Now let’s examination this device. Do we need a non-structural interpretation to understand the output of this device? I say no. The $20 bills that come out have no meaning beyond their own existence. I say the output is inherently structural.

But let’s look inside the machine. The components are interpreting each others’ outputs. Is that non-structural? Maybe. That is getting into Searle’s Chinese room, but it’s clearly a mechanical interface, whether or not we want to call that a mind.

So, getting back to your paper, I’m thinking the human looking at the computer screen and reading the word “cat” is more like a component inside my device than me collecting $20 bills from my kitchen table. That is, the human is part of a larger computing device using a mechanical interface between components.

Or, framed even more broadly, I’m not convinced that computation has any meaning outside the direct physical changes the computer makes to the environment. I say outputs are always structural. That humans believe that they assign interpretive non-structural meaning to outputs is a quirk of our physical implementation.

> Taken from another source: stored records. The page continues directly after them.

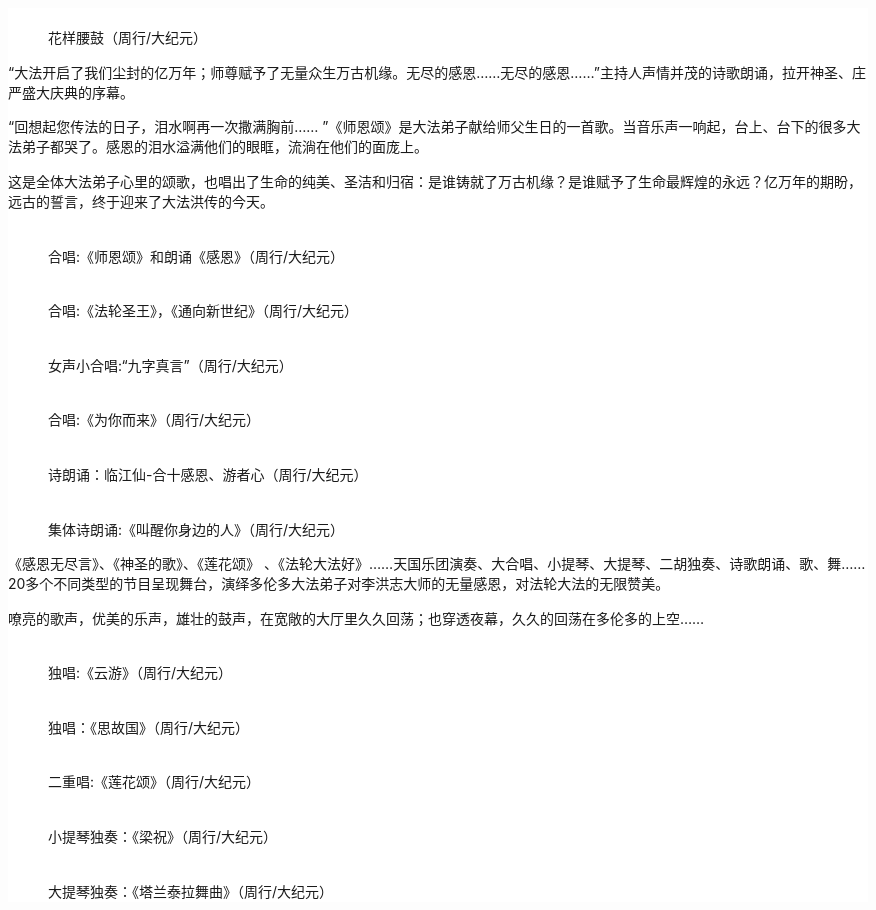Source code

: <figure id="attachment_11251420" style="width: 600px" class="wp-caption aligncenter"><ahref="https://i.epochtimes.com/assets/uploads/2019/05/f6fdf51d0c14344b8e245ce9935f1e50.jpg"><img class="size-large wp-image-11251420" src="https://i.epochtimes.com/assets/uploads/2019/05/f6fdf51d0c14344b8e245ce9935f1e50-600x400.jpg" alt="" width="600" b="400" /></a><figcaption class="wp-caption-text">花样腰鼓（周行/大纪元）</figcaption></figure>
<p>“大法开启了我们尘封的亿万年；师尊赋予了无量众生万古机缘。无尽的感恩……无尽的感恩……”主持人声情并茂的诗歌朗诵，拉开神圣、庄严盛大庆典的序幕。</p>
<p>“回想起您传法的日子，泪水啊再一次撒满胸前…… ”《师恩颂》是大法弟子献给师父生日的一首歌。当音乐声一响起，台上、台下的很多大法弟子都哭了。感恩的泪水溢满他们的眼眶，流淌在他们的面庞上。</p>
<p>这是全体大法弟子心里的颂歌，也唱出了生命的纯美、圣洁和归宿：是谁铸就了万古机缘？是谁赋予了生命最辉煌的永远？亿万年的期盼，远古的誓言，终于迎来了大法洪传的今天。</p>
<figure id="attachment_11251408" style="width: 600px" class="wp-caption aligncenter"><ahref="https://i.epochtimes.com/assets/uploads/2019/05/4ef92d21a512e96fcfdf20df9c1d3531.jpg"><img class="size-large wp-image-11251408" src="https://i.epochtimes.com/assets/uploads/2019/05/4ef92d21a512e96fcfdf20df9c1d3531-600x393.jpg" alt="" width="600" b="393" /></a><figcaption class="wp-caption-text">合唱:《师恩颂》和朗诵《感恩》（周行/大纪元）</figcaption></figure>
<figure id="attachment_11251429" style="width: 600px" class="wp-caption aligncenter"><ahref="https://i.epochtimes.com/assets/uploads/2019/05/262fbb004f57233013c98fc5ec289cff.jpg"><img class="size-large wp-image-11251429" src="https://i.epochtimes.com/assets/uploads/2019/05/262fbb004f57233013c98fc5ec289cff-600x399.jpg" alt="" width="600" b="399" /></a><figcaption class="wp-caption-text">合唱:《法轮圣王》，《通向新世纪》（周行/大纪元）</figcaption></figure>
<figure id="attachment_11251426" style="width: 600px" class="wp-caption aligncenter"><ahref="https://i.epochtimes.com/assets/uploads/2019/05/b205a93768a03dc89c08bc769f5f361f.jpg"><img class="size-large wp-image-11251426" src="https://i.epochtimes.com/assets/uploads/2019/05/b205a93768a03dc89c08bc769f5f361f-600x399.jpg" alt="" width="600" b="399" /></a><figcaption class="wp-caption-text">女声小合唱:“九字真言”（周行/大纪元）</figcaption></figure>
<figure id="attachment_11251428" style="width: 600px" class="wp-caption aligncenter"><ahref="https://i.epochtimes.com/assets/uploads/2019/05/9c14760be6f9e1fc15d5a31cd43f7342.jpg"><img class="size-large wp-image-11251428" src="https://i.epochtimes.com/assets/uploads/2019/05/9c14760be6f9e1fc15d5a31cd43f7342-600x399.jpg" alt="" width="600" b="399" /></a><figcaption class="wp-caption-text">合唱:《为你而来》（周行/大纪元）</figcaption></figure>
<figure id="attachment_11251427" style="width: 600px" class="wp-caption aligncenter"><ahref="https://i.epochtimes.com/assets/uploads/2019/05/d36a55dd7fff1c6b7e74a4dce85d5eea.jpg"><img class="size-large wp-image-11251427" src="https://i.epochtimes.com/assets/uploads/2019/05/d36a55dd7fff1c6b7e74a4dce85d5eea-600x399.jpg" alt="" width="600" b="399" /></a><figcaption class="wp-caption-text">诗朗诵：临江仙-合十感恩、游者心（周行/大纪元）</figcaption></figure>
<figure id="attachment_11251430" style="width: 600px" class="wp-caption aligncenter"><ahref="https://i.epochtimes.com/assets/uploads/2019/05/01fea7600d88100c6d039f1c1ac39d3c.jpg"><img class="size-large wp-image-11251430" src="https://i.epochtimes.com/assets/uploads/2019/05/01fea7600d88100c6d039f1c1ac39d3c-600x399.jpg" alt="" width="600" b="399" /></a><figcaption class="wp-caption-text">集体诗朗诵:《叫醒你身边的人》（周行/大纪元）</figcaption></figure>
<p>《感恩无尽言》、《神圣的歌》、《莲花颂》 、《法轮大法好》……天国乐团演奏、大合唱、小提琴、大提琴、二胡独奏、诗歌朗诵、歌、舞…… 20多个不同类型的节目呈现舞台，演绎多伦多大法弟子对李洪志大师的无量感恩，对法轮大法的无限赞美。</p>
<p>嘹亮的歌声，优美的乐声，雄壮的鼓声，在宽敞的大厅里久久回荡；也穿透夜幕，久久的回荡在多伦多的上空……</p>
<figure id="attachment_11251434" style="width: 600px" class="wp-caption aligncenter"><ahref="https://i.epochtimes.com/assets/uploads/2019/05/619c5699e108ef2b324ef43b71d716b4.jpg"><img class="size-large wp-image-11251434" src="https://i.epochtimes.com/assets/uploads/2019/05/619c5699e108ef2b324ef43b71d716b4-600x399.jpg" alt="" width="600" b="399" /></a><figcaption class="wp-caption-text">独唱:《云游》（周行/大纪元）</figcaption></figure>
<figure id="attachment_11251444" style="width: 600px" class="wp-caption aligncenter"><ahref="https://i.epochtimes.com/assets/uploads/2019/05/62acba73da470d34ec82fc82873a27a9.jpg"><img class="size-large wp-image-11251444" src="https://i.epochtimes.com/assets/uploads/2019/05/62acba73da470d34ec82fc82873a27a9-600x399.jpg" alt="" width="600" b="399" /></a><figcaption class="wp-caption-text">独唱：《思故国》（周行/大纪元）</figcaption></figure>
<figure id="attachment_11251436" style="width: 600px" class="wp-caption aligncenter"><ahref="https://i.epochtimes.com/assets/uploads/2019/05/c9edd7b4f565ffef76c7b84e019145d8.jpg"><img class="size-large wp-image-11251436" src="https://i.epochtimes.com/assets/uploads/2019/05/c9edd7b4f565ffef76c7b84e019145d8-600x399.jpg" alt="" width="600" b="399" /></a><figcaption class="wp-caption-text">二重唱:《莲花颂》（周行/大纪元）</figcaption></figure>
<figure id="attachment_11251439" style="width: 600px" class="wp-caption aligncenter"><ahref="https://i.epochtimes.com/assets/uploads/2019/05/ebb3b989bf7928f1ec325b765254b0b0.jpg"><img class="size-large wp-image-11251439" src="https://i.epochtimes.com/assets/uploads/2019/05/ebb3b989bf7928f1ec325b765254b0b0-600x400.jpg" alt="" width="600" b="400" /></a><figcaption class="wp-caption-text">小提琴独奏：《梁祝》（周行/大纪元）</figcaption></figure>
<figure id="attachment_11251440" style="width: 600px" class="wp-caption aligncenter"><ahref="https://i.epochtimes.com/assets/uploads/2019/05/187086acfdfa2eca38d644a2c1514444.jpg"><img class="size-large wp-image-11251440" src="https://i.epochtimes.com/assets/uploads/2019/05/187086acfdfa2eca38d644a2c1514444-600x400.jpg" alt="" width="600" b="400" /></a><figcaption class="wp-caption-text">大提琴独奏：《塔兰泰拉舞曲》（周行/大纪元）</figcaption></figure>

By the way, I’m not sure if I’m agreeing or disagreeing with you. I’m perhaps talking about a slightly different problem. I still need to read your paper.

(On preview, I see the thread has probably already covered my points, but in any case, here it is.)

Which is not a counterargument, since it’s logical possibility you need, not material possibility. What this shows is that consciousness isn’t (logically!) necessary to generate this output behavior, hence, any realization is consistent both with the option of the device being conscious, and with it not being conscious.

But that’s really not the issue I’m driving at with the input-output behavior. It really comes down to the question: you find a dictionary of words in an unknown language explained in that same unknown language. Do you believe you can translate it?